Vintage DD turntables. Are we living dangerously?


I have just acquired a 32 year old JVC/Victor TT-101 DD turntable after having its lesser brother, the TT-81 for the last year.
TT-101
This is one of the great DD designs made at a time when the giant Japanese electronics companies like Technics, Denon, JVC/Victor and Pioneer could pour millions of dollars into 'flagship' models to 'enhance' their lower range models which often sold in the millions.
Because of their complexity however.......if they malfunction.....parts are 'unobtanium'....and they often cannot be repaired.
128x128halcro
Interesting.  The SC3042 IC is similar to the MN6042.  Not sure it's worth while, but happy to have the conversation. 
Totem and JP, As you also may be able to glean from reading Halcro's and my recent posts, a few years ago I was able to find and buy about 10 samples of the SC3042.  In the last few weeks, I sent two of them to a fellow aficionado in Germany, known to us as "Thuchan".  Thuchan had evidently purchased a broken TT101 with Halcro's help, and his tech determined that it needed replacement of SC3042.  Until this recent episode, I had no idea whether the chips I bought (from a vendor in Hong Kong) were genuine or even in operating condition, but Thuchan's tech got his TT101 up and running perfectly by virture of installing the chip I sent.  This is great news for me as well, because I have more SC3042 chips on hand. (By the way, I think they are still available from China and Hong Kong.)

My own TT101 has been "broken" too, since purchase about 3-4 years ago.  For that reason, I got it at a low price, approximately the value of the tonearm that came with it.  I happen to live very close to Bill Thalmann's shop in terms of highway driving, and Bill early on replaced all the electrolytics in my unit.  However, in Bill's shop, once the lytics were replaced, the TT101 refused to misbehave.  It worked perfectly on each of two visits to the shop.  In my house, it worked only intermittently, and every time I began to feel confident about it, it would go "on the fritz".  I tried all sorts of black magic to no permanent avail.  Then I started to try to trouble-shoot it myself. Suffice to say that in the process of trying to fix it, I converted the intermittent problem to a permanent and consistent problem.  Also, I am pretty sure at least that the problem is local to the PCB that contains the SC3042, although I lack the expertise to prove it's the SC3042.  (There's more than one chip on that board, and the others are not SC3042s.) However, Thuchan's tech tells us that his unit was misbehaving in a way similar to mine, so now I have hope that replacing the SC3042 may finally fix it.  How's that for a saga?

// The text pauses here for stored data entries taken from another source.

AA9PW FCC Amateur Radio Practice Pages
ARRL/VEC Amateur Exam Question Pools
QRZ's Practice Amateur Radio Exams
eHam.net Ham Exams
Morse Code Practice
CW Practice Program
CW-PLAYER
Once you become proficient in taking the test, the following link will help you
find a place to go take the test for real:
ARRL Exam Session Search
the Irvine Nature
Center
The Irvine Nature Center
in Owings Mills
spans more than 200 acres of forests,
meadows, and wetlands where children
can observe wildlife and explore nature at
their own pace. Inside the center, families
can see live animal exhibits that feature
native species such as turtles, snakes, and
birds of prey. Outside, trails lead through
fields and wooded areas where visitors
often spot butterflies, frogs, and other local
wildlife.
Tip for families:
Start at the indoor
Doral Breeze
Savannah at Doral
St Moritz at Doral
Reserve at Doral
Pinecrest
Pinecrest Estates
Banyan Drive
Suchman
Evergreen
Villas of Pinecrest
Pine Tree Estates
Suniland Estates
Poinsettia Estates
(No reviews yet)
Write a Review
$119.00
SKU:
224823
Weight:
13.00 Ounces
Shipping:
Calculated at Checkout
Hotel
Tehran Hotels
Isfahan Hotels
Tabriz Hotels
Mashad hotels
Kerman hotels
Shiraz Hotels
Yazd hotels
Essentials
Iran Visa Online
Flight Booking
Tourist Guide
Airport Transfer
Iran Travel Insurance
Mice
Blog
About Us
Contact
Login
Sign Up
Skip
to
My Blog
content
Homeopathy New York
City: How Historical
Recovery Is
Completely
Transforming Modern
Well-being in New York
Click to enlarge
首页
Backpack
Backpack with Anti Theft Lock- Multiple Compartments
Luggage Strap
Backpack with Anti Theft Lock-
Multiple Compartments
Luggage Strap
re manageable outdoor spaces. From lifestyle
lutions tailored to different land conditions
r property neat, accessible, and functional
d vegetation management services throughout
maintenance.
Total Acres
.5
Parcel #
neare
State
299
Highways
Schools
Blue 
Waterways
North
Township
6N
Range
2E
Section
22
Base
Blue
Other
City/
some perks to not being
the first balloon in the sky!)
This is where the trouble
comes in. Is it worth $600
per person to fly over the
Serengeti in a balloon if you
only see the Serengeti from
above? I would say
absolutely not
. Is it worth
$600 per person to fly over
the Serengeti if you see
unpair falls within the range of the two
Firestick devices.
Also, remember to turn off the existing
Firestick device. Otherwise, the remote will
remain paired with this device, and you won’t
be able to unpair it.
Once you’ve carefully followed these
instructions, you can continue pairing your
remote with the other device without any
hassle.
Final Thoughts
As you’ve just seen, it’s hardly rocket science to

Bill worked on my SP10 Mk3 and on my Denon DP80. He's a great guy, and we are lucky to have him. Now that my TT101 is reliably malfunctioning, I hope to take it back to him for the 3rd time to finally trouble-shoot it. Either that or I may send it to Thuchan's tech in Germany, if the postage is not prohibitive in cost.

JP, Are you in the DMV area?  I'm watching snow accumulate on my car outside.

I do think there would be interest in an SC3042 PCB re-creation, certainly on my part and especially if the discrete circuit can outperform the chip.
Nothing worse than an intermittent problem, so it was good you made it permanent. 

I'm in NYC.  Nothing here yet. 
Got my Victor TT101 today, which have some speed issues - knew this when I bought it, so no surprise there.  My initial impression is that its overly complex, especially compared the the Technics SP10MK2 and MK3, which I both own too, and have refurbished.  Also especially complex if compared to the Denon DD tables I'm usually working on (DP3000, 2000, 6000 and 80)  

The motor seems robust - however the SP10Mk3 and the Denon DP80 in my opinion have more solidly built motors.  

It'll be interesting to get this one up and running correctly,  Ill give an update once it get it fully operational.

Good Listening

Peter
PBN, FYI, you're looking at a coreless motor.  They are built quite differently from the iron core motors used in both Denon and Technics DD turntables, in that you see no iron poles wrapped in coils of wire and in that iron core DD motors tend to be oriented vertically, shaped like a cylinder, whereas the TT101 motor and other coreless turntable motors are oriented in the horizontal plane.  Further,  "pound for pound", iron core motors will tend to have more torque than will coreless motors.  Plus, the latter have more issues related to cooling.  All that said, and given that you may know all of the above, IMO, coreless motors impart a certain effortless and very musical quality that is rather addictive. Of course, my opinion is based on the Kenwood L07D sound, since I have yet to hear my TT101.  Whatever one may say about the Krebs mod, data or no data to support it, to my ear the Krebs mod makes the SP10 Mk3 sound more like the world's best coreless-motor-driven tt than like the world's most powerful iron-core-motor dd tt (which it also is).  (I've got a DP80, too.  I kept it over the SP10 Mk2, because I thought it sounded better.)